● What you should do
Omit every picture, then return the listing verbatim.
── Information given
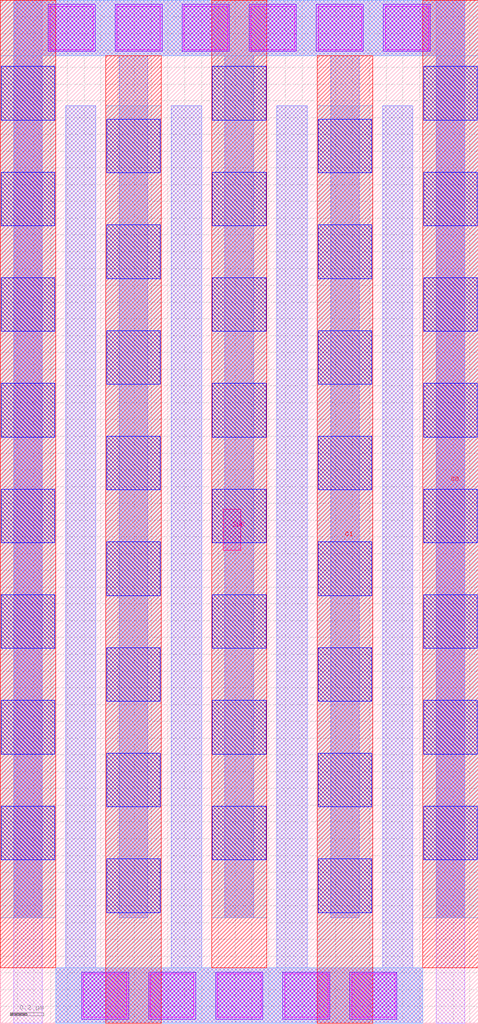
<source format=lef>
# Copyright 2020 The SkyWater PDK Authors
#
# Licensed under the Apache License, Version 2.0 (the "License");
# you may not use this file except in compliance with the License.
# You may obtain a copy of the License at
#
#     https://www.apache.org/licenses/LICENSE-2.0
#
# Unless required by applicable law or agreed to in writing, software
# distributed under the License is distributed on an "AS IS" BASIS,
# WITHOUT WARRANTIES OR CONDITIONS OF ANY KIND, either express or implied.
# See the License for the specific language governing permissions and
# limitations under the License.
#
# SPDX-License-Identifier: Apache-2.0

VERSION 5.7 ;
  NOWIREEXTENSIONATPIN ON ;
  DIVIDERCHAR "/" ;
  BUSBITCHARS "[]" ;
MACRO sky130_fd_pr__cap_vpp_02p9x06p1_m1m2m3m4_shieldl1_fingercap2
  CLASS BLOCK ;
  FOREIGN sky130_fd_pr__cap_vpp_02p9x06p1_m1m2m3m4_shieldl1_fingercap2 ;
  ORIGIN  0.000000  0.000000 ;
  SIZE  2.850000 BY  6.100000 ;
  PIN C0
    PORT
      LAYER met4 ;
        RECT 0.000000 0.330000 0.330000 6.100000 ;
        RECT 1.260000 0.330000 1.590000 6.100000 ;
        RECT 2.520000 0.330000 2.850000 6.100000 ;
    END
  END C0
  PIN C1
    PORT
      LAYER met4 ;
        RECT 0.630000 0.000000 0.960000 5.770000 ;
        RECT 1.890000 0.000000 2.220000 5.770000 ;
    END
  END C1
  PIN SUB
    PORT
      LAYER pwell ;
        RECT 1.330000 2.820000 1.435000 3.065000 ;
    END
  END SUB
  OBS
    LAYER li1 ;
      RECT 0.080000 0.000000 0.250000 6.100000 ;
      RECT 2.600000 0.000000 2.770000 6.100000 ;
    LAYER met1 ;
      RECT 0.080000 0.630000 0.250000 5.770000 ;
      RECT 0.080000 5.770000 2.770000 6.100000 ;
      RECT 0.330000 0.000000 2.520000 0.330000 ;
      RECT 0.390000 0.330000 0.570000 5.470000 ;
      RECT 0.710000 0.630000 0.880000 5.770000 ;
      RECT 1.020000 0.330000 1.200000 5.470000 ;
      RECT 1.340000 0.630000 1.510000 5.770000 ;
      RECT 1.650000 0.330000 1.830000 5.470000 ;
      RECT 1.970000 0.630000 2.140000 5.770000 ;
      RECT 2.280000 0.330000 2.460000 5.470000 ;
      RECT 2.600000 0.630000 2.770000 5.770000 ;
    LAYER met2 ;
      RECT 0.080000 0.630000 0.250000 5.770000 ;
      RECT 0.080000 5.770000 2.770000 6.100000 ;
      RECT 0.330000 0.000000 2.520000 0.330000 ;
      RECT 0.390000 0.330000 0.570000 5.470000 ;
      RECT 0.710000 0.630000 0.880000 5.770000 ;
      RECT 1.020000 0.330000 1.200000 5.470000 ;
      RECT 1.340000 0.630000 1.510000 5.770000 ;
      RECT 1.650000 0.330000 1.830000 5.470000 ;
      RECT 1.970000 0.630000 2.140000 5.770000 ;
      RECT 2.280000 0.330000 2.460000 5.470000 ;
      RECT 2.600000 0.630000 2.770000 5.770000 ;
    LAYER met3 ;
      RECT 0.000000 0.630000 0.330000 5.770000 ;
      RECT 0.000000 5.770000 2.850000 6.100000 ;
      RECT 0.330000 0.000000 2.520000 0.330000 ;
      RECT 0.630000 0.330000 0.960000 5.470000 ;
      RECT 1.260000 0.630000 1.590000 5.770000 ;
      RECT 1.890000 0.330000 2.220000 5.470000 ;
      RECT 2.520000 0.630000 2.850000 5.770000 ;
    LAYER via ;
      RECT 0.295000 5.805000 0.555000 6.065000 ;
      RECT 0.495000 0.035000 0.755000 0.295000 ;
      RECT 0.695000 5.805000 0.955000 6.065000 ;
      RECT 0.895000 0.035000 1.155000 0.295000 ;
      RECT 1.095000 5.805000 1.355000 6.065000 ;
      RECT 1.295000 0.035000 1.555000 0.295000 ;
      RECT 1.495000 5.805000 1.755000 6.065000 ;
      RECT 1.695000 0.035000 1.955000 0.295000 ;
      RECT 1.895000 5.805000 2.155000 6.065000 ;
      RECT 2.095000 0.035000 2.355000 0.295000 ;
      RECT 2.295000 5.805000 2.555000 6.065000 ;
    LAYER via2 ;
      RECT 0.285000 5.795000 0.565000 6.075000 ;
      RECT 0.485000 0.025000 0.765000 0.305000 ;
      RECT 0.685000 5.795000 0.965000 6.075000 ;
      RECT 0.885000 0.025000 1.165000 0.305000 ;
      RECT 1.085000 5.795000 1.365000 6.075000 ;
      RECT 1.285000 0.025000 1.565000 0.305000 ;
      RECT 1.485000 5.795000 1.765000 6.075000 ;
      RECT 1.685000 0.025000 1.965000 0.305000 ;
      RECT 1.885000 5.795000 2.165000 6.075000 ;
      RECT 2.085000 0.025000 2.365000 0.305000 ;
      RECT 2.285000 5.795000 2.565000 6.075000 ;
    LAYER via3 ;
      RECT 0.005000 0.975000 0.325000 1.295000 ;
      RECT 0.005000 1.605000 0.325000 1.925000 ;
      RECT 0.005000 2.235000 0.325000 2.555000 ;
      RECT 0.005000 2.865000 0.325000 3.185000 ;
      RECT 0.005000 3.495000 0.325000 3.815000 ;
      RECT 0.005000 4.125000 0.325000 4.445000 ;
      RECT 0.005000 4.755000 0.325000 5.075000 ;
      RECT 0.005000 5.385000 0.325000 5.705000 ;
      RECT 0.635000 0.660000 0.955000 0.980000 ;
      RECT 0.635000 1.290000 0.955000 1.610000 ;
      RECT 0.635000 1.920000 0.955000 2.240000 ;
      RECT 0.635000 2.550000 0.955000 2.870000 ;
      RECT 0.635000 3.180000 0.955000 3.500000 ;
      RECT 0.635000 3.810000 0.955000 4.130000 ;
      RECT 0.635000 4.440000 0.955000 4.760000 ;
      RECT 0.635000 5.070000 0.955000 5.390000 ;
      RECT 1.265000 0.975000 1.585000 1.295000 ;
      RECT 1.265000 1.605000 1.585000 1.925000 ;
      RECT 1.265000 2.235000 1.585000 2.555000 ;
      RECT 1.265000 2.865000 1.585000 3.185000 ;
      RECT 1.265000 3.495000 1.585000 3.815000 ;
      RECT 1.265000 4.125000 1.585000 4.445000 ;
      RECT 1.265000 4.755000 1.585000 5.075000 ;
      RECT 1.265000 5.385000 1.585000 5.705000 ;
      RECT 1.895000 0.660000 2.215000 0.980000 ;
      RECT 1.895000 1.290000 2.215000 1.610000 ;
      RECT 1.895000 1.920000 2.215000 2.240000 ;
      RECT 1.895000 2.550000 2.215000 2.870000 ;
      RECT 1.895000 3.180000 2.215000 3.500000 ;
      RECT 1.895000 3.810000 2.215000 4.130000 ;
      RECT 1.895000 4.440000 2.215000 4.760000 ;
      RECT 1.895000 5.070000 2.215000 5.390000 ;
      RECT 2.525000 0.975000 2.845000 1.295000 ;
      RECT 2.525000 1.605000 2.845000 1.925000 ;
      RECT 2.525000 2.235000 2.845000 2.555000 ;
      RECT 2.525000 2.865000 2.845000 3.185000 ;
      RECT 2.525000 3.495000 2.845000 3.815000 ;
      RECT 2.525000 4.125000 2.845000 4.445000 ;
      RECT 2.525000 4.755000 2.845000 5.075000 ;
      RECT 2.525000 5.385000 2.845000 5.705000 ;
  END
END sky130_fd_pr__cap_vpp_02p9x06p1_m1m2m3m4_shieldl1_fingercap2
END LIBRARY

</source>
────
● Finished task
<source format=lef>
# Copyright 2020 The SkyWater PDK Authors
#
# Licensed under the Apache License, Version 2.0 (the "License");
# you may not use this file except in compliance with the License.
# You may obtain a copy of the License at
#
#     https://www.apache.org/licenses/LICENSE-2.0
#
# Unless required by applicable law or agreed to in writing, software
# distributed under the License is distributed on an "AS IS" BASIS,
# WITHOUT WARRANTIES OR CONDITIONS OF ANY KIND, either express or implied.
# See the License for the specific language governing permissions and
# limitations under the License.
#
# SPDX-License-Identifier: Apache-2.0

VERSION 5.7 ;
  NOWIREEXTENSIONATPIN ON ;
  DIVIDERCHAR "/" ;
  BUSBITCHARS "[]" ;
MACRO sky130_fd_pr__cap_vpp_02p9x06p1_m1m2m3m4_shieldl1_fingercap2
  CLASS BLOCK ;
  FOREIGN sky130_fd_pr__cap_vpp_02p9x06p1_m1m2m3m4_shieldl1_fingercap2 ;
  ORIGIN  0.000000  0.000000 ;
  SIZE  2.850000 BY  6.100000 ;
  PIN C0
    PORT
      LAYER met4 ;
        RECT 0.000000 0.330000 0.330000 6.100000 ;
        RECT 1.260000 0.330000 1.590000 6.100000 ;
        RECT 2.520000 0.330000 2.850000 6.100000 ;
    END
  END C0
  PIN C1
    PORT
      LAYER met4 ;
        RECT 0.630000 0.000000 0.960000 5.770000 ;
        RECT 1.890000 0.000000 2.220000 5.770000 ;
    END
  END C1
  PIN SUB
    PORT
      LAYER pwell ;
        RECT 1.330000 2.820000 1.435000 3.065000 ;
    END
  END SUB
  OBS
    LAYER li1 ;
      RECT 0.080000 0.000000 0.250000 6.100000 ;
      RECT 2.600000 0.000000 2.770000 6.100000 ;
    LAYER met1 ;
      RECT 0.080000 0.630000 0.250000 5.770000 ;
      RECT 0.080000 5.770000 2.770000 6.100000 ;
      RECT 0.330000 0.000000 2.520000 0.330000 ;
      RECT 0.390000 0.330000 0.570000 5.470000 ;
      RECT 0.710000 0.630000 0.880000 5.770000 ;
      RECT 1.020000 0.330000 1.200000 5.470000 ;
      RECT 1.340000 0.630000 1.510000 5.770000 ;
      RECT 1.650000 0.330000 1.830000 5.470000 ;
      RECT 1.970000 0.630000 2.140000 5.770000 ;
      RECT 2.280000 0.330000 2.460000 5.470000 ;
      RECT 2.600000 0.630000 2.770000 5.770000 ;
    LAYER met2 ;
      RECT 0.080000 0.630000 0.250000 5.770000 ;
      RECT 0.080000 5.770000 2.770000 6.100000 ;
      RECT 0.330000 0.000000 2.520000 0.330000 ;
      RECT 0.390000 0.330000 0.570000 5.470000 ;
      RECT 0.710000 0.630000 0.880000 5.770000 ;
      RECT 1.020000 0.330000 1.200000 5.470000 ;
      RECT 1.340000 0.630000 1.510000 5.770000 ;
      RECT 1.650000 0.330000 1.830000 5.470000 ;
      RECT 1.970000 0.630000 2.140000 5.770000 ;
      RECT 2.280000 0.330000 2.460000 5.470000 ;
      RECT 2.600000 0.630000 2.770000 5.770000 ;
    LAYER met3 ;
      RECT 0.000000 0.630000 0.330000 5.770000 ;
      RECT 0.000000 5.770000 2.850000 6.100000 ;
      RECT 0.330000 0.000000 2.520000 0.330000 ;
      RECT 0.630000 0.330000 0.960000 5.470000 ;
      RECT 1.260000 0.630000 1.590000 5.770000 ;
      RECT 1.890000 0.330000 2.220000 5.470000 ;
      RECT 2.520000 0.630000 2.850000 5.770000 ;
    LAYER via ;
      RECT 0.295000 5.805000 0.555000 6.065000 ;
      RECT 0.495000 0.035000 0.755000 0.295000 ;
      RECT 0.695000 5.805000 0.955000 6.065000 ;
      RECT 0.895000 0.035000 1.155000 0.295000 ;
      RECT 1.095000 5.805000 1.355000 6.065000 ;
      RECT 1.295000 0.035000 1.555000 0.295000 ;
      RECT 1.495000 5.805000 1.755000 6.065000 ;
      RECT 1.695000 0.035000 1.955000 0.295000 ;
      RECT 1.895000 5.805000 2.155000 6.065000 ;
      RECT 2.095000 0.035000 2.355000 0.295000 ;
      RECT 2.295000 5.805000 2.555000 6.065000 ;
    LAYER via2 ;
      RECT 0.285000 5.795000 0.565000 6.075000 ;
      RECT 0.485000 0.025000 0.765000 0.305000 ;
      RECT 0.685000 5.795000 0.965000 6.075000 ;
      RECT 0.885000 0.025000 1.165000 0.305000 ;
      RECT 1.085000 5.795000 1.365000 6.075000 ;
      RECT 1.285000 0.025000 1.565000 0.305000 ;
      RECT 1.485000 5.795000 1.765000 6.075000 ;
      RECT 1.685000 0.025000 1.965000 0.305000 ;
      RECT 1.885000 5.795000 2.165000 6.075000 ;
      RECT 2.085000 0.025000 2.365000 0.305000 ;
      RECT 2.285000 5.795000 2.565000 6.075000 ;
    LAYER via3 ;
      RECT 0.005000 0.975000 0.325000 1.295000 ;
      RECT 0.005000 1.605000 0.325000 1.925000 ;
      RECT 0.005000 2.235000 0.325000 2.555000 ;
      RECT 0.005000 2.865000 0.325000 3.185000 ;
      RECT 0.005000 3.495000 0.325000 3.815000 ;
      RECT 0.005000 4.125000 0.325000 4.445000 ;
      RECT 0.005000 4.755000 0.325000 5.075000 ;
      RECT 0.005000 5.385000 0.325000 5.705000 ;
      RECT 0.635000 0.660000 0.955000 0.980000 ;
      RECT 0.635000 1.290000 0.955000 1.610000 ;
      RECT 0.635000 1.920000 0.955000 2.240000 ;
      RECT 0.635000 2.550000 0.955000 2.870000 ;
      RECT 0.635000 3.180000 0.955000 3.500000 ;
      RECT 0.635000 3.810000 0.955000 4.130000 ;
      RECT 0.635000 4.440000 0.955000 4.760000 ;
      RECT 0.635000 5.070000 0.955000 5.390000 ;
      RECT 1.265000 0.975000 1.585000 1.295000 ;
      RECT 1.265000 1.605000 1.585000 1.925000 ;
      RECT 1.265000 2.235000 1.585000 2.555000 ;
      RECT 1.265000 2.865000 1.585000 3.185000 ;
      RECT 1.265000 3.495000 1.585000 3.815000 ;
      RECT 1.265000 4.125000 1.585000 4.445000 ;
      RECT 1.265000 4.755000 1.585000 5.075000 ;
      RECT 1.265000 5.385000 1.585000 5.705000 ;
      RECT 1.895000 0.660000 2.215000 0.980000 ;
      RECT 1.895000 1.290000 2.215000 1.610000 ;
      RECT 1.895000 1.920000 2.215000 2.240000 ;
      RECT 1.895000 2.550000 2.215000 2.870000 ;
      RECT 1.895000 3.180000 2.215000 3.500000 ;
      RECT 1.895000 3.810000 2.215000 4.130000 ;
      RECT 1.895000 4.440000 2.215000 4.760000 ;
      RECT 1.895000 5.070000 2.215000 5.390000 ;
      RECT 2.525000 0.975000 2.845000 1.295000 ;
      RECT 2.525000 1.605000 2.845000 1.925000 ;
      RECT 2.525000 2.235000 2.845000 2.555000 ;
      RECT 2.525000 2.865000 2.845000 3.185000 ;
      RECT 2.525000 3.495000 2.845000 3.815000 ;
      RECT 2.525000 4.125000 2.845000 4.445000 ;
      RECT 2.525000 4.755000 2.845000 5.075000 ;
      RECT 2.525000 5.385000 2.845000 5.705000 ;
  END
END sky130_fd_pr__cap_vpp_02p9x06p1_m1m2m3m4_shieldl1_fingercap2
END LIBRARY

</source>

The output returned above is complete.